The Academy concert schedule could be more accommodative. Having attended enough academic conferences, I have a suggestion for the music conference (concerts) in the academy. The linear slots and timing in the schedule could be changed to accommodate parallel slots. For instance, the junior slot could be moved to two junior slots between 9 AM and noon, but could be conducted in the mini Srinivasa Sastri hall. This would allow the juniors some prime time. It opens another slot for the stalwart musicians at the main hall. One more musically rich ‘free kutchery’ to be lapped up by the average rasika at the Academy.

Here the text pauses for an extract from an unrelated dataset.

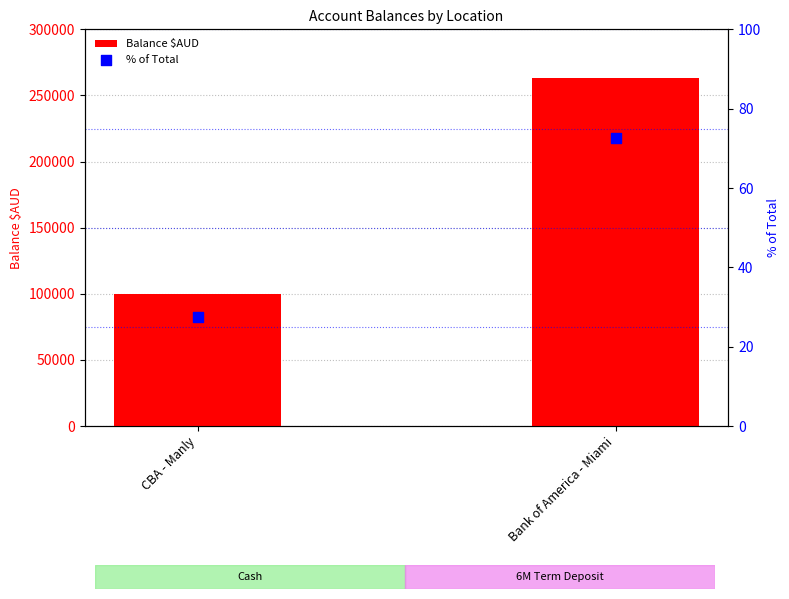

At which category is the sum across all series the highest?

Bank of America - Miami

The Academy morning (early morning, for some) lecture demonstrations are a treasure trove if you could stand the, at times, cavalier but erudite speakers. Two years back when Seshagopalan was conferred the Kalanidhi and hence the presiding person, I thoroughly enjoyed the entire two week long lecture demonstrations. More than the lecture itself, many of us were present there only to hear him give the introduction and conclusion of the discussions with his trademark wit, knowledge and music. After the year in which Dr. Pinakapani presided the conference, I thought that was the year the conference lecture demonstrations deserved the aura. Of course, a slice of the older generation felt he talks (and sings) more than necessary. But try telling that to a teacher and convince him [1].
The Academy food used to be good. Even in the last few years its standard has gone down. Despite the increase in the rates, this year even the coffee is ordinary. One of the reasons I go to the Academy is to meet old friends and make new ones. There is a Seshagopalan fan club of which I am an ‘out-standing’ member. There is also an unofficial Sanjay Subramanian club that I could perceive. Cryptic and caustic remarks and reviews about the music goes well with the quick bite at the canteen. Gossip, like coffee, is hot and galore. Some times it even substitutes the music. Often one gets to meet and eat with the musician one just listened to or with one in mufti in his free time. I couldn’t recognize Neyveli Venkatesh yesterday when he asked my friend for a coffee. His mridangam playing was brilliant the other day for Sanjay elsewhere. Such meetings provide the required contrast to understand the human side of the musician. I was often bemused by how talented musicians can be complete jerks in person and vice versa. Just as in academics.
The Academy opening ceremony one should remember to always skip. Camaraderie and Carnatic music usually take a back seat in this affair. Invariably a VIP chief guest almost unconnected to Carnatic music will be invited. This time the Vice President was the guest of honor. I had a invitation pass, but chose to avoid explaining my Carnatic music knowledge and interest to the security guards because I am five minutes late. I neither have the clout nor the white skin to escape the ignominy and gain entry [2].
The Academy, despite its cultural richness and music tradition, its free concerts and clean toilets, always makes me uncomfortable. A nagging feeling of not belonging, in spite of my interest in Carnatic music. That someone would catch me listening, chastise my inappropriate presence and evict me anytime. After about ten years of attending concerts at the Academy, encountering occasional officious snobbishness and holier-than-thou fragrance, I am never evicted. But the middle-class me is convinced my uncomfortable feeling is not by accident.
Notes
- This year Sriram is attending the lecture demonstrations and writing about them.
- Sriram has documented how many, including invited musicians, learnt it the hard way.